Patrick Roy, délégué syndical depuis 13 ans à Montréal-Nord
Le délégué indique que 28 cols bleus ont déposé des plaintes de défaut de représentation contre leur syndicat auprès du Tribunal administratif du travail.
«Ils devront prouver que c’est vrai que le syndicat ne les a pas défendus», affirme le président du Syndicat des cols bleus regroupés de Montréal, Luc Bisson, sans vouloir commenter le dossier davantage publiquement.
Actions
Dans un courriel envoyé à Métro, l’arrondissement de Montréal-Nord affirme avoir déjà reconnu officiellement le «côté inacceptable de certains comportements de gestion passés» et avoir posé plusieurs actions pour changer les pratiques et réparer les erreurs passées depuis deux ans.

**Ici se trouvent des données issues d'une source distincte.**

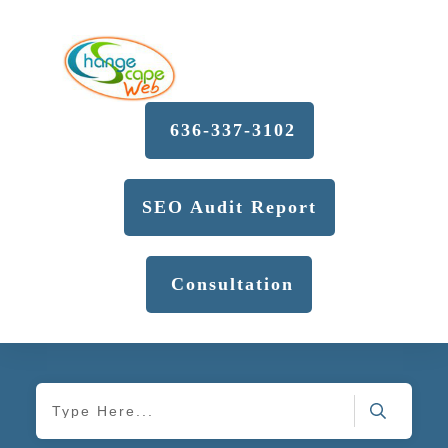
636-337-3102
SEO Audit Report
Consultation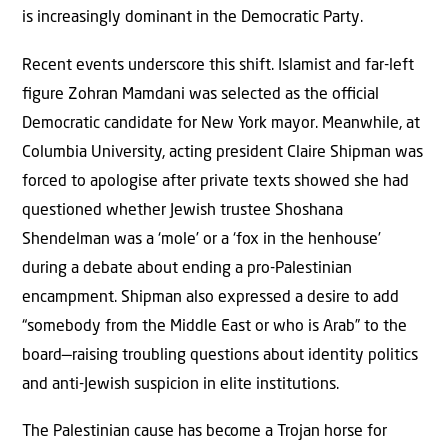
is increasingly dominant in the Democratic Party.
Recent events underscore this shift. Islamist and far-left
ﬁgure Zohran Mamdani was selected as the oﬃcial
Democratic candidate for New York mayor. Meanwhile, at
Columbia University, acting president Claire Shipman was
forced to apologise after private texts showed she had
questioned whether Jewish trustee Shoshana
Shendelman was a ‘mole’ or a ‘fox in the henhouse’
during a debate about ending a pro-Palestinian
encampment. Shipman also expressed a desire to add
“somebody from the Middle East or who is Arab” to the
board—raising troubling questions about identity politics
and anti-Jewish suspicion in elite institutions.
The Palestinian cause has become a Trojan horse for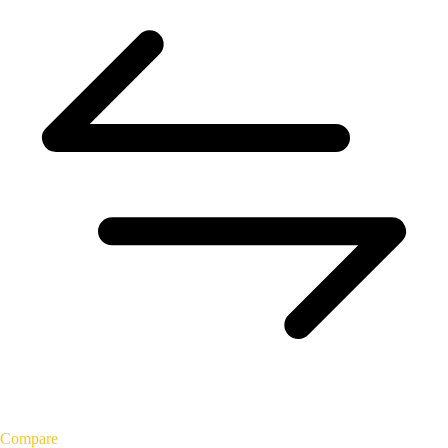
Compare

L’arrondissement dit travailler notamment avec la Ville de Montréal et le Syndicat pour «faire de la médiation, former ses employés, résoudre les griefs déposés», dans le sens des recommandations des rapports Saba et Soares. «S’il y a d’autres gestes à poser à ce sujet, [l’arrondissement] les posera», peut-on lire dans le courriel.
«Nous sommes résolument engagés dans une démarche qui permettra à toutes et tous nos employé.e.s, quelle que soit leur origine, de travailler dans le respect et l’équité et qui donnera à ces personnes toutes les chances de s’épanouir professionnellement, affirme la mairesse de Montréal-Nord, Christine Black, dans une déclaration écrite. Dans le cadre de cette démarche, nous ne nous détournerons pas de notre objectif. Nous allons continuer d’instaurer des pratiques équitables et inclusives et un climat de travail sain.»
«Nous avons tous avantage à régler cette difficile situation de la manière la plus juste et le plus rapidement possible. Ce n’est qu’en dialoguant de façon ouverte et transparente qu’on pourra y arriver», ajoute-t-elle.